Est-ce que tu vois le tapis blanc qu'est devenu le jardin, depuis le ciel ? Est-ce que tu seras là à quand Elle lancera sa première boule de neige ? J'ai choisis son prénom, et toi je sais que tu le connais. Peut-on souffrir et être heureux en même temps pendant longtemps? Je n'ai pas encore appris à vivre avec cette dualité Théophile, je n'apprendrai jamais à vivre sans toi. Je ne ferai pas avec. J'apprendrai à vivre avec toi dans mon coeur, dans ma voix, j'apprendrai à vivre sans cette partie de moi que tu as emmené de l'autre côté avec toi. Je ne sais pas encore ce que c'est la vie sans toi, je la découvre tout juste. Elle est tortueuse, elle est étrange et parfois je n'arrive plus à me souvenir de ce que j'étais auparavant, avant le jour zéro de mon existence. Je n'arrive plus à me souvenir de la manière dont je raisonnais, des préoccupations qui m'animaient. Je ne sais pas encore, je dois apprendre à vivre avec ce deuil qui prend chaque jour une nouvelle forme. Je ne sais pas encore non plus comment vivre avec Elle. J'apprendrai ça aussi. Ce sera surement aussi doux que difficile. Tu vois je ne sais même plus si je suis épuisée ou si j'ai encore plus de force qu'avant. 

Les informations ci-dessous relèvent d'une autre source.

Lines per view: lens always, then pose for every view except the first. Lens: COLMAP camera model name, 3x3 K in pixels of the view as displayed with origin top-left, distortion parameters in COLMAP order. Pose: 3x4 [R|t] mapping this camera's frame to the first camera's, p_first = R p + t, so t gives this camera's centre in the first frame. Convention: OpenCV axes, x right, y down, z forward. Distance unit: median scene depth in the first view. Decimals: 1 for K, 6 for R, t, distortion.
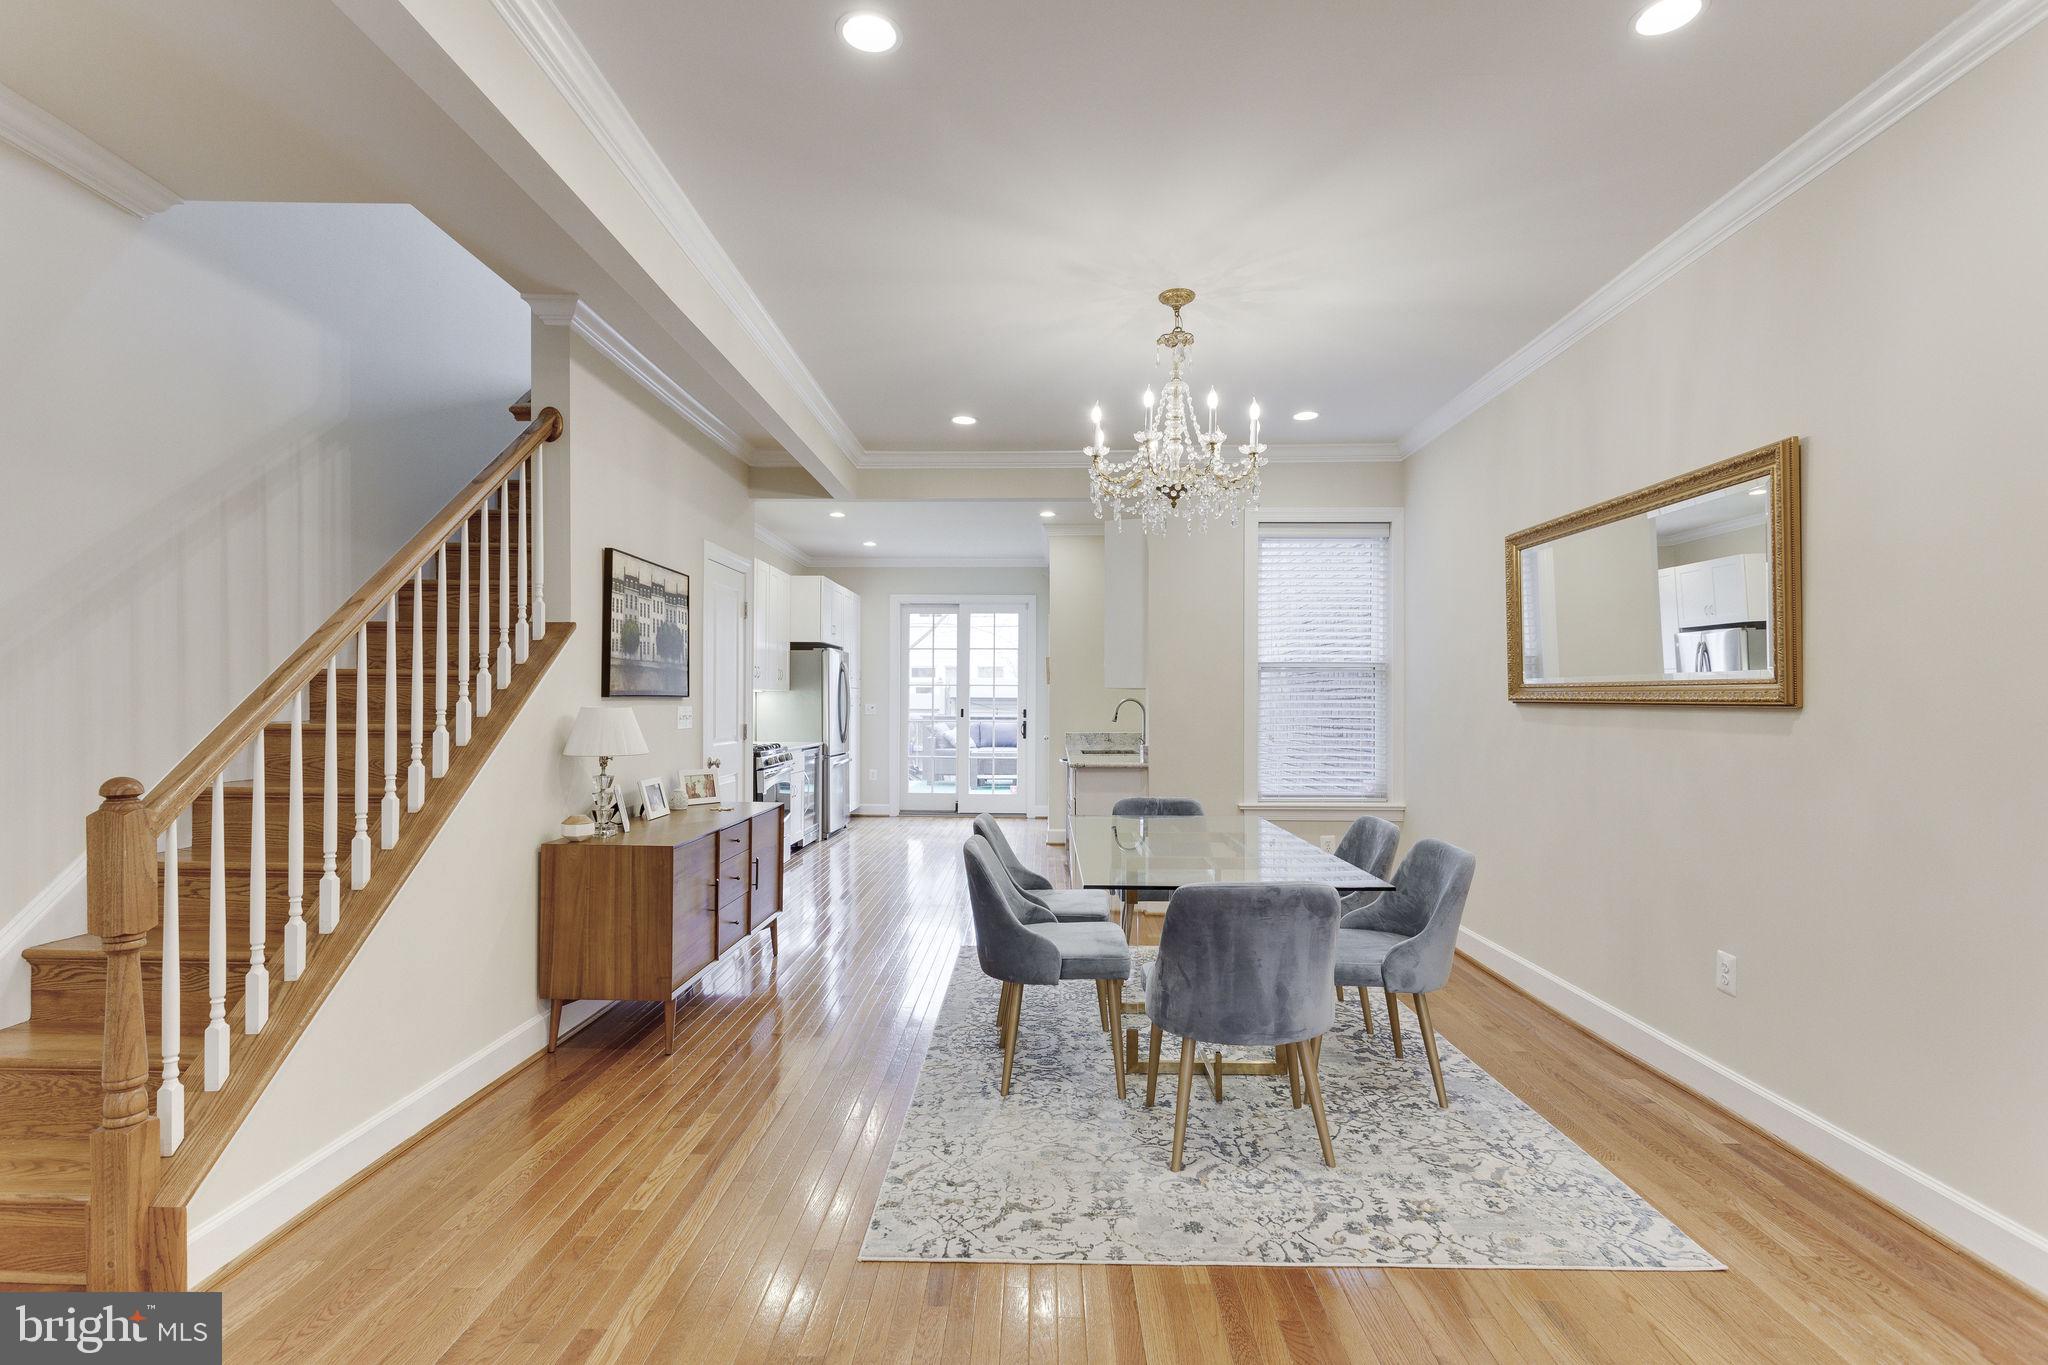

Je sais que c'est ce coeur qui bat à l'intérieur de moi qui a remplacé le mien. Mutuellement, chacune, nous nous façonnons, je la crée pendant qu'elle panse chaque petite incision que le destin a creusé. Je l'oxygène, pendant qu'elle caresse chacun de mes petits atomes morts d'asphyxie. Je me demande souvent si elle me fera revivre. Mais au final c'est elle qui fait que chaque jour je respire. Chacun de ses coups me fait sourire comme au premier jour; comme à la première grossesse. Le malheur m'a enlevé toute naiveté, mais personne ne m'enlevera l'émerveillement devant cette nouvelle petite vie. Personne ne m'enlevera le désir de voir jouer des enfants dans mon jardin, l'espoir de serrer les miens dans mes bras, l'envie de me battre pour nous. Regarde moi Théophile. Regarde moi depuis le ciel. Elle ne m'a pas anéantie cette putain de maladie. Personne ne m'enlèvera le bonheur de continuer de vivre et de chérir chaque seconde pour toi.